The advertising pillar has been a popular public advertising medium since the 1850s and is still an integral part of the cityscape in Berlin. In the course of a change of operator, the roughly 2500 columns in the capital were dismantled two years ago. The Berlin Senate had re-tendered the management of the pillars and finally awarded it to the Stuttgart company Ilg Außenwerbung (IAW). The previous operator Wall had to dismantle the old pillars, some of which were contaminated with asbestos. Only a few listed examples remained.

Since last year, IAW has been building new advertising pillars from prefabricated concrete parts. The hollow pillars have enough space for the necessary technology. This is manageable with a “small cell”: power supply and meter, fuse box, fiber optic connection, radio technology and antenna fit well into the cavity. All the technology is already installed during the pre-assembly of the column in the IAW plant in Berlin, and the radio cell only needs to be connected to the electricity and grid at the installation site.

The antenna of the small cells is located in the cover of the column. “We primarily use antennas that supply the entire area around the advertising column with mobile communications in a circle,” explains Telekom project manager Lasse Tiede. “But directional antennas are also used. The specialty of Small Cells is their standardized structure, which makes it easier for us.” The LTE cells in Berlin’s advertising pillars transmit on the 2.6 GHz frequency and deliver up to 150 Mbit / s to the cell phone.

The idea is not new: Telephone cable distributors or transformer stations were installed in advertising pillars as early as the 19th century. The Telekom network planners are responsible for determining which locations are suitable for a small cell. They initially selected 200 columns in the capital, all of which should be “on air” by the end of 2021. Telekom considers a further expansion, also in other cities, to be “easy to imagine”. In the future, 5G could also be used, says Tiede: “There is enough space in the advertising pillars.”

In metropolitan areas like Berlin, Telekom and other network operators rely on small cells that can be attached to urban infrastructure such as lamp posts or shelters. There are also multifunctional housings with antennas in the roof and space for cellular technology. As part of an agreement with the Senate, suitable agencies will be identified in the capital. Telekom also wants to use this option for the further expansion of the 5G network.

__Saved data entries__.
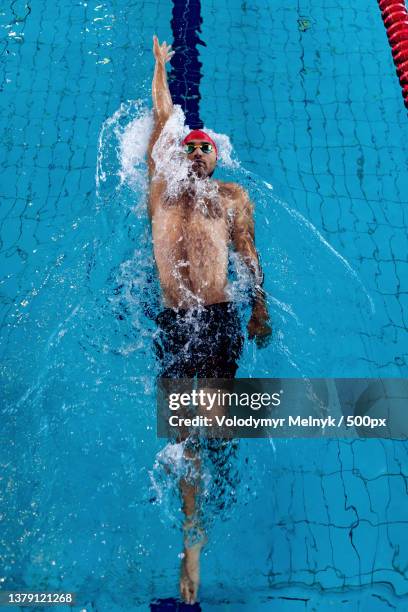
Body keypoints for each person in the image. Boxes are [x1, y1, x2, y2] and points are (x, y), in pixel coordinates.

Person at [147, 35, 271, 605]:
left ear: (218, 156)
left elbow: (248, 255)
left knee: (217, 422)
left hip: (220, 318)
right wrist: (160, 69)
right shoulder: (161, 195)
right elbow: (161, 121)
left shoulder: (231, 197)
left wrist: (261, 308)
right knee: (181, 435)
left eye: (205, 148)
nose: (195, 153)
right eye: (189, 148)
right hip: (175, 320)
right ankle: (191, 550)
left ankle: (216, 461)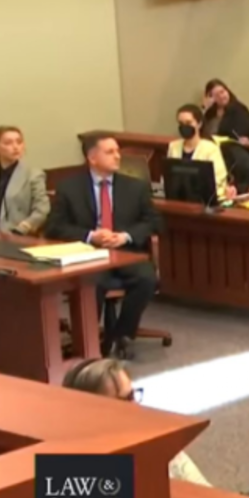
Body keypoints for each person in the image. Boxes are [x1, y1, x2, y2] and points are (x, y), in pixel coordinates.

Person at [47, 135, 159, 360]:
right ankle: (86, 344)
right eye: (110, 152)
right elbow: (54, 227)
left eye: (117, 151)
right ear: (92, 158)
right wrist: (90, 236)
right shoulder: (69, 188)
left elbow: (155, 222)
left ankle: (122, 334)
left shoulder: (135, 187)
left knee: (147, 278)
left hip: (126, 253)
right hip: (90, 255)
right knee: (92, 283)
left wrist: (125, 236)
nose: (117, 156)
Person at [62, 358, 211, 485]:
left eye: (132, 395)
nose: (135, 407)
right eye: (122, 402)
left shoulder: (159, 447)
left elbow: (209, 494)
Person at [0, 125, 48, 235]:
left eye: (19, 142)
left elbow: (42, 209)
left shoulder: (33, 175)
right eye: (8, 143)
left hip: (17, 233)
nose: (15, 147)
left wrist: (23, 227)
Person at [168, 104, 230, 200]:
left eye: (188, 122)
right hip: (178, 197)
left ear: (199, 124)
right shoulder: (173, 146)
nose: (184, 126)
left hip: (204, 199)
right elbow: (169, 176)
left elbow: (219, 178)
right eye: (181, 123)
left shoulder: (210, 148)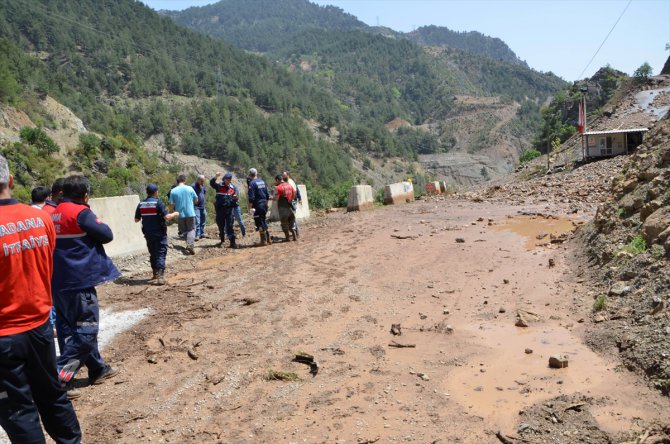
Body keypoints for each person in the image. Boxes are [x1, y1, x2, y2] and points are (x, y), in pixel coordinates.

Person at [0, 154, 83, 443]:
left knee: (17, 409)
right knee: (52, 394)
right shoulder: (39, 218)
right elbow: (45, 265)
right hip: (40, 326)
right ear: (10, 181)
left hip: (3, 336)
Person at [51, 175, 120, 394]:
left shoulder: (50, 214)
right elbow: (107, 235)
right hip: (79, 281)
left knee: (68, 329)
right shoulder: (81, 212)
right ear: (85, 194)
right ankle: (59, 377)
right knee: (86, 331)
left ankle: (97, 369)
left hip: (57, 283)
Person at [134, 184, 179, 285]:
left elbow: (136, 219)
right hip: (159, 233)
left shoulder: (141, 204)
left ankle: (155, 274)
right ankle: (160, 276)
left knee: (153, 253)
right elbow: (167, 217)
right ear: (156, 192)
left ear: (147, 192)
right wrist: (175, 214)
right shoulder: (158, 203)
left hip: (148, 234)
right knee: (160, 253)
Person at [168, 174, 198, 255]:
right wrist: (192, 204)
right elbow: (196, 199)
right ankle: (190, 245)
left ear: (177, 181)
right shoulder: (190, 188)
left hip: (179, 214)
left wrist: (171, 213)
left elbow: (171, 204)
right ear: (185, 181)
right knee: (191, 229)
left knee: (184, 231)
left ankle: (188, 243)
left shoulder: (173, 191)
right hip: (190, 212)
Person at [210, 172, 239, 248]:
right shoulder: (219, 186)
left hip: (229, 210)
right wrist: (216, 176)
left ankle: (232, 242)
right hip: (220, 210)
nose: (227, 181)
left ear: (230, 180)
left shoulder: (233, 188)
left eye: (229, 179)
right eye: (226, 179)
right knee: (220, 225)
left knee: (229, 225)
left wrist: (235, 197)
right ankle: (222, 240)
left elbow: (236, 197)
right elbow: (212, 183)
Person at [247, 168, 271, 245]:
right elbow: (267, 195)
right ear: (256, 174)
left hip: (257, 206)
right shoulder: (262, 182)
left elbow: (251, 198)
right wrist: (266, 203)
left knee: (259, 222)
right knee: (263, 221)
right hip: (264, 204)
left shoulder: (252, 184)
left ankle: (263, 241)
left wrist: (250, 208)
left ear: (249, 174)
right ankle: (268, 239)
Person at [273, 174, 297, 241]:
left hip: (283, 208)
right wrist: (291, 199)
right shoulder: (289, 185)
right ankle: (294, 236)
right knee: (291, 224)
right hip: (290, 207)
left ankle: (287, 238)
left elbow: (277, 198)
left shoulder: (279, 187)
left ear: (278, 180)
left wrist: (271, 199)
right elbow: (294, 192)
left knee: (284, 224)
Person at [282, 170, 302, 238]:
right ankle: (295, 232)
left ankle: (296, 232)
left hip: (292, 201)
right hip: (291, 201)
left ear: (288, 175)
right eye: (283, 176)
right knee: (291, 217)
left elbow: (295, 191)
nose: (283, 177)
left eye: (284, 175)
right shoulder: (287, 182)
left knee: (292, 217)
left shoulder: (290, 182)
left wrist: (291, 200)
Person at [191, 175, 207, 240]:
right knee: (197, 221)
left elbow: (204, 192)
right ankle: (197, 235)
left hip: (202, 205)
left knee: (203, 220)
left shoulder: (202, 185)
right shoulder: (193, 186)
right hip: (196, 206)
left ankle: (202, 233)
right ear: (198, 180)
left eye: (203, 181)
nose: (203, 182)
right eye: (202, 181)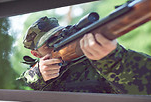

__Work to complete__.
From the piece on Berlin's advertising pillars, copy the stretch from "The advertising pillar has" through "listed examples remained.".

__Exercise answer__.
The advertising pillar has been a popular public advertising medium since the 1850s and is still an integral part of the cityscape in Berlin. In the course of a change of operator, the roughly 2500 columns in the capital were dismantled two years ago. The Berlin Senate had re-tendered the management of the pillars and finally awarded it to the Stuttgart company Ilg Außenwerbung (IAW). The previous operator Wall had to dismantle the old pillars, some of which were contaminated with asbestos. Only a few listed examples remained.